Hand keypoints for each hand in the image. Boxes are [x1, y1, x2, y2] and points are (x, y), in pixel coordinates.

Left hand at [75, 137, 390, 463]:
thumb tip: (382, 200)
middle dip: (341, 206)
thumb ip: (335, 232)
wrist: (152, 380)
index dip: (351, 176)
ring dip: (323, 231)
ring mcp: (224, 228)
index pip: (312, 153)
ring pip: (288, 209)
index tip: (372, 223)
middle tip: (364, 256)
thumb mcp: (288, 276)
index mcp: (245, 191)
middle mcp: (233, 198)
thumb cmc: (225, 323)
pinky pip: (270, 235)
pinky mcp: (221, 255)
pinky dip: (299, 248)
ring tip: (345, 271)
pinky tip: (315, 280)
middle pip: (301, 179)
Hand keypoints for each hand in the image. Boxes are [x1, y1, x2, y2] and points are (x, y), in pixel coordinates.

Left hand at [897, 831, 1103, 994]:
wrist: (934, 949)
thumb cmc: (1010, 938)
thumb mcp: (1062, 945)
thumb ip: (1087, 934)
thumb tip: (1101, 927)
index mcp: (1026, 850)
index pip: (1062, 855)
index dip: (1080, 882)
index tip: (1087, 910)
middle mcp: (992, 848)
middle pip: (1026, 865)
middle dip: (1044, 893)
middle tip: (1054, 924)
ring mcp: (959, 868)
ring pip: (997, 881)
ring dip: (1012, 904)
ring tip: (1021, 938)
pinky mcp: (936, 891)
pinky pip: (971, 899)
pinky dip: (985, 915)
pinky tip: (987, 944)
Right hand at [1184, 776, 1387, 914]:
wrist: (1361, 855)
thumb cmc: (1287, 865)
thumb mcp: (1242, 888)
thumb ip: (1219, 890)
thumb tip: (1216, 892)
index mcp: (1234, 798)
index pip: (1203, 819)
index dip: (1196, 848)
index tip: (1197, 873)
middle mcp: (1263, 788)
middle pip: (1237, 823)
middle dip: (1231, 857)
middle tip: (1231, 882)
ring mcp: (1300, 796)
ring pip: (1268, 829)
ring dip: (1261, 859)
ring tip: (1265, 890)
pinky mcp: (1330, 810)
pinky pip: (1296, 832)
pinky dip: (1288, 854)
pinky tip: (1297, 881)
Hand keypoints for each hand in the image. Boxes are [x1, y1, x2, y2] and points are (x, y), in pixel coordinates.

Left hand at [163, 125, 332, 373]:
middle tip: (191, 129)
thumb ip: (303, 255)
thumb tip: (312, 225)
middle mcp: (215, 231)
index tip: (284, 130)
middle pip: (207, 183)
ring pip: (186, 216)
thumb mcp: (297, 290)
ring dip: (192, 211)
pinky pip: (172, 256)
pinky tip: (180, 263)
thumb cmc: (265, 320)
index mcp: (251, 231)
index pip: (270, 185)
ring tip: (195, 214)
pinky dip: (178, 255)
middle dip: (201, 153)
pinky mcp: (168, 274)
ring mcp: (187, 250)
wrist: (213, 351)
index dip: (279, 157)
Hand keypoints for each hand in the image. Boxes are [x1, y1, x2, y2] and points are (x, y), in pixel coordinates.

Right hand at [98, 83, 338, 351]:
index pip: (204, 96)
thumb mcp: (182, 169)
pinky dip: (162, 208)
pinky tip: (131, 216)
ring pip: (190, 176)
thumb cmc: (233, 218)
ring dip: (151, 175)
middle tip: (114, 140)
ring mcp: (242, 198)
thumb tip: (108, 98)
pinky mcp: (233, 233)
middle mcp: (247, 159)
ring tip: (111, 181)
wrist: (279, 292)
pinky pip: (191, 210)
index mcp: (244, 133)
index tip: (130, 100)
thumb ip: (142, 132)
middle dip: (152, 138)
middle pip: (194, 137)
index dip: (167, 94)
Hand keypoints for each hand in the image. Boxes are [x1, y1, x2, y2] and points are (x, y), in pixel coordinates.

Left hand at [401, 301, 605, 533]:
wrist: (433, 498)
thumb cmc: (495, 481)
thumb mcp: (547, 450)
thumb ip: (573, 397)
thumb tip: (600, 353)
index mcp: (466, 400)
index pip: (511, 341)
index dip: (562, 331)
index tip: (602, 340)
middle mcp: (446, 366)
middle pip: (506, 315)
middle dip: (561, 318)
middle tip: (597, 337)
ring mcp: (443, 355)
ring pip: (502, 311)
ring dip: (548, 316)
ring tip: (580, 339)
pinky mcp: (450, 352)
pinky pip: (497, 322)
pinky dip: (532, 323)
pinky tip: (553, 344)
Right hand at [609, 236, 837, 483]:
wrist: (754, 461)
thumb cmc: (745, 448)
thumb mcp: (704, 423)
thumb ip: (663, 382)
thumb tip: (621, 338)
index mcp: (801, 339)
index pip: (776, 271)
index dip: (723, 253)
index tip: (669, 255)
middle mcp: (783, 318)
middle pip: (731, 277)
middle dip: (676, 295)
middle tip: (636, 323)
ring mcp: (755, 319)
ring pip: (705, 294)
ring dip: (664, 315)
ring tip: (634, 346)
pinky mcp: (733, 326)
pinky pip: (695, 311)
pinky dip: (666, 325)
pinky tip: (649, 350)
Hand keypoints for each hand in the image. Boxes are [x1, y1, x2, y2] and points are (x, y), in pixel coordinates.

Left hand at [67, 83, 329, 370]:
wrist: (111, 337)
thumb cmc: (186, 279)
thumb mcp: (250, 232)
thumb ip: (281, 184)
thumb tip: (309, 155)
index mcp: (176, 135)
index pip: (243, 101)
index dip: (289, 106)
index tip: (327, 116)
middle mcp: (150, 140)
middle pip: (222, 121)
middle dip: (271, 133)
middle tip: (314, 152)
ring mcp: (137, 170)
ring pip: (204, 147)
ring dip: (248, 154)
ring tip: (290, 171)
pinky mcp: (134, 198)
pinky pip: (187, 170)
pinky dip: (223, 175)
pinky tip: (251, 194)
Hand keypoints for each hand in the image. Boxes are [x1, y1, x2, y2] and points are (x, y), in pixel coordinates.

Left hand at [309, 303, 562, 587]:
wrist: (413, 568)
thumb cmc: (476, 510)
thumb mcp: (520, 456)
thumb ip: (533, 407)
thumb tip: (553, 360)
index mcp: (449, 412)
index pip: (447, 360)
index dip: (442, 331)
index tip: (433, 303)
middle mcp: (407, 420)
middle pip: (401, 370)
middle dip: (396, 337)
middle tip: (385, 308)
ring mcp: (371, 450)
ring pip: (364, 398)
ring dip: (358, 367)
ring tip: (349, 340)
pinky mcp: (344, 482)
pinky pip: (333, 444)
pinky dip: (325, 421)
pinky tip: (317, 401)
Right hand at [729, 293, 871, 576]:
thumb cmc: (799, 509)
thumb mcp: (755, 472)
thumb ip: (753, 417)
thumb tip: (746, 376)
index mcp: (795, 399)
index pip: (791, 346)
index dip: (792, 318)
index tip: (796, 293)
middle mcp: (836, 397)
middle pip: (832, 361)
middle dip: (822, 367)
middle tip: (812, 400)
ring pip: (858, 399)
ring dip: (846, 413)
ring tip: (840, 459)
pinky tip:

----------

=== PROMPT ===
Retype the material above from start to finish without any changes.

=== SOLUTION ===
Hand keypoints for each hand in the image. Boxes are [x1, y1, x2, y2] and points are (x, y), in pixel coordinates.

Left hand at [75, 137, 390, 463]:
thumb tip: (382, 200)
middle dip: (341, 206)
thumb ip: (335, 232)
wrist: (152, 380)
index dip: (351, 176)
ring dip: (323, 231)
ring mcp: (224, 228)
index pip: (312, 153)
ring pip: (288, 209)
index tip: (372, 223)
middle tip: (364, 256)
thumb mcp: (288, 276)
index mcp: (245, 191)
middle mcp: (233, 198)
thumb cmc: (225, 323)
pinky pip: (270, 235)
pinky mcp: (221, 255)
pinky dip: (299, 248)
ring tip: (345, 271)
pinky tip: (315, 280)
middle pip: (301, 179)
Hand keypoints for each hand in the image. Boxes are [x1, y1, x2, y2] and points are (x, y), in pixel coordinates.

Left hand at [897, 831, 1103, 994]:
wrist: (934, 949)
thumb cmc: (1010, 938)
thumb mcp: (1062, 945)
thumb ip: (1087, 934)
thumb tip: (1101, 927)
index mcp: (1026, 850)
index pip: (1062, 855)
index dip: (1080, 882)
index tip: (1087, 910)
middle mcp: (992, 848)
middle pip: (1026, 865)
middle dip: (1044, 893)
middle tip: (1054, 924)
ring mcp: (959, 868)
ring pip: (997, 881)
ring dip: (1012, 904)
ring tip: (1021, 938)
pinky mcp: (936, 891)
pinky pip: (971, 899)
pinky dip: (985, 915)
pinky tip: (987, 944)
Right hand at [1184, 776, 1387, 914]:
wrist: (1361, 855)
thumb cmc: (1287, 865)
thumb mcp: (1242, 888)
thumb ip: (1219, 890)
thumb tip: (1216, 892)
index mcp: (1234, 798)
index pip: (1203, 819)
index dip: (1196, 848)
index tip: (1197, 873)
middle mcp: (1263, 788)
middle pip: (1237, 823)
middle dip: (1231, 857)
middle tip: (1231, 882)
ring mcp: (1300, 796)
ring pip: (1268, 829)
ring dip: (1261, 859)
ring tip: (1265, 890)
pinky mcp: (1330, 810)
pinky pip: (1296, 832)
pinky dip: (1288, 854)
pinky tip: (1297, 881)
Hand keypoints for each hand in the image. Boxes are [x1, y1, x2, y2] and points are (x, y), in pixel coordinates.

Left hand at [163, 125, 332, 373]:
middle tip: (191, 129)
thumb ip: (303, 255)
thumb tip: (312, 225)
middle mcp: (215, 231)
index tip: (284, 130)
middle pip: (207, 183)
ring pip: (186, 216)
thumb mcp: (297, 290)
ring dip: (192, 211)
pinky pip: (172, 256)
pinky tip: (180, 263)
thumb cmc: (265, 320)
index mcp: (251, 231)
index pip: (270, 185)
ring tip: (195, 214)
pinky dip: (178, 255)
middle dip: (201, 153)
pinky mcp: (168, 274)
ring mcp: (187, 250)
wrist: (213, 351)
index dip: (279, 157)
Hand keypoints for each hand in the image. Boxes are [x1, y1, x2, y2] and points are (x, y), in pixel coordinates.

Right hand at [98, 83, 338, 351]:
index pip: (204, 96)
thumb mcp: (182, 169)
pinky dip: (162, 208)
pinky tip: (131, 216)
ring pip: (190, 176)
thumb cmc: (233, 218)
ring dip: (151, 175)
middle tip: (114, 140)
ring mcp: (242, 198)
thumb tip: (108, 98)
pinky mcp: (233, 233)
middle mcp: (247, 159)
ring tip: (111, 181)
wrist: (279, 292)
pinky pip: (191, 210)
index mcp: (244, 133)
index tip: (130, 100)
thumb ip: (142, 132)
middle dip: (152, 138)
middle pip: (194, 137)
index dip: (167, 94)
Hand keypoints for each hand in the image. Boxes are [x1, y1, x2, y2] and points are (x, y), in pixel coordinates.

Left hand at [401, 301, 605, 533]:
wrist: (433, 498)
thumb cmc: (495, 481)
thumb mcp: (547, 450)
thumb ip: (573, 397)
thumb tip: (600, 353)
index mcp: (466, 400)
index pip: (511, 341)
index dip: (562, 331)
index tip: (602, 340)
middle mcp: (446, 366)
middle pip: (506, 315)
middle dip: (561, 318)
middle tip: (597, 337)
ring mcp: (443, 355)
ring pip: (502, 311)
ring dip: (548, 316)
ring tip: (580, 339)
pinky mcp: (450, 352)
pinky pip: (497, 322)
pinky dip: (532, 323)
pinky tip: (553, 344)
Right hand at [609, 236, 837, 483]:
wrist: (754, 461)
thumb cmc: (745, 448)
thumb mcp: (704, 423)
thumb ip: (663, 382)
thumb tip: (621, 338)
index mcp: (801, 339)
index pip: (776, 271)
index dip: (723, 253)
index tip: (669, 255)
middle mcp: (783, 318)
middle pip: (731, 277)
middle dip: (676, 295)
middle tip: (636, 323)
ring mcp: (755, 319)
ring pip: (705, 294)
ring dip: (664, 315)
ring tip: (634, 346)
pinky mcp: (733, 326)
pinky pip: (695, 311)
pinky dip: (666, 325)
pinky tip: (649, 350)
Hand keypoints for each hand in the image. Boxes are [x1, y1, x2, y2] and points are (x, y), in pixel coordinates.

Left hand at [67, 83, 329, 370]:
wrist: (111, 337)
thumb cmc: (186, 279)
thumb mcp: (250, 232)
thumb ip: (281, 184)
thumb tip: (309, 155)
index mcp: (176, 135)
index pip: (243, 101)
index dip: (289, 106)
index tip: (327, 116)
middle mcp: (150, 140)
middle pip: (222, 121)
middle dip: (271, 133)
middle tip: (314, 152)
ring mcp: (137, 170)
ring pip: (204, 147)
ring dip: (248, 154)
ring tip: (290, 171)
pinky mcp: (134, 198)
pinky pip: (187, 170)
pinky dip: (223, 175)
pinky tip: (251, 194)
Hand keypoints for each hand in the image. Boxes are [x1, y1, x2, y2] and points are (x, y), in pixel coordinates.

Left hand at [309, 303, 562, 587]:
wrist: (413, 568)
thumb cmc: (476, 510)
thumb mcp: (520, 456)
thumb ip: (533, 407)
thumb tip: (553, 360)
index mcp: (449, 412)
index pip: (447, 360)
index dip: (442, 331)
index tip: (433, 303)
middle mcp: (407, 420)
middle pip: (401, 370)
middle dip: (396, 337)
middle tip: (385, 308)
ring mcp: (371, 450)
ring pip: (364, 398)
ring dip: (358, 367)
ring tip: (349, 340)
pinky mcp: (344, 482)
pinky pip: (333, 444)
pinky dip: (325, 421)
pinky tip: (317, 401)
Right hand at [729, 293, 871, 576]:
thumb cmc: (799, 509)
thumb mcp: (755, 472)
thumb ip: (753, 417)
thumb tip: (746, 376)
index mcp: (795, 399)
index pip: (791, 346)
index dip: (792, 318)
index tip: (796, 293)
middle mcp: (836, 397)
middle pip: (832, 361)
middle dip: (822, 367)
middle tip: (812, 400)
ring pip: (858, 399)
ring dip: (846, 413)
ring tip: (840, 459)
pinky tip:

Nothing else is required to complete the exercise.